Jesus consciously chose Jerusalem as the place to die --- and as the place for his church to be born. Jesus exhibits hospitality as he washes his disciple’s feet, the night before he died, and made the ultimate sacrifice on the cross. Radical hospitality. Reverence for God. That’s that foundation of our faith. That’s what Jesus is famished for on our behalf.
As Jesus approaches Jerusalem for the last time, he gives an image of how he envisions a new restored City – really how the church is to be in the world. How the City is to be healed and restored. Jesus picks the most incongruous image for himself. That of a mother hen.
A Hen. In the time of conflict, a hen doesn’t inspire much confidence or awe. Hens are pretty low on the food chain. No ferocious, venomous fangs, pointy claws, or sleek strong muscles to run fast. No Good Shepherd with a powerful rod and staff. No proud lion of Judah image, or the mighty eagle, with deadly talons. Even a fox would do, but no, Herod gests that one. Jesus settles on a mother hen, seeking to gather her chicks under her wings.
Jesus reminds us, as he approaches Jerusalem, that love is not predatory. Love is protective, and vulnerable. If we truly want to create a city of peace, we don’t need foxes, lions or eagles. Foxes scatter. Hens gather. We need hens.
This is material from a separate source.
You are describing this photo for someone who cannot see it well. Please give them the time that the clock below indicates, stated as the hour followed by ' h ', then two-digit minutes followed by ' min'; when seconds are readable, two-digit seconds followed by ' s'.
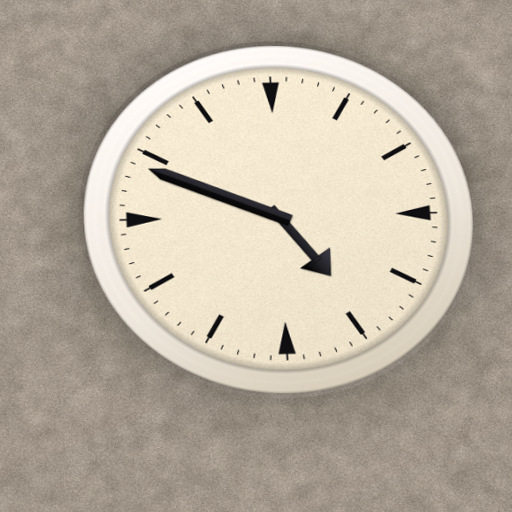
4 h 49 min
Look at us. We fight over land. We fight over oil. We fight over clean water. We fight over the honor of clans and tribes. We fight over religion. We fight over parking spaces – over items on sale at the store. Where’s the hospitality? Where’s the sacrifice? Peace is not built by foxes or lions. We need hens. Hens who gather.
Jesus died in Jerusalem to show us that God is not a predatory bold thirsty lion, fox, or eagle, but a mother hen, protecting, ever brooding, and ever seeking to gather in all her chicks. God as King would offer hospitality to the way farer. God our Heavenly Parent, who would send his only son to die for us – to break the chains of sin and bloodlust we are imprisoned to. That’s what Jesus is hungry for. That’s what we are called to hunger for as well.
There’s where Lent would have us focus: To stand like Jesus did. To gather and protect. To be hospitable. To give sacrificially, stretching ourselves, and going outside our comfort zone. That’s the real vision for Jerusalem, city of peace. We are called to realize Jerusalem is here, in our hearts, a New Jerusalem to cover the earth, to transform Moscow, to heal Kyiv, to be a source of bounty for all the hungry souls of the world. So, this week of Lent, we embrace hospitality, we embrace reverence for life, we sacrifice and most of all let us gather and protect the vulnerable. Jesus died for this. Jesus died for us, so we can be a New Jerusalem, to change our cities that kill, to cities that gather the people who hunger, who seek peace, who seek life for all. Amen.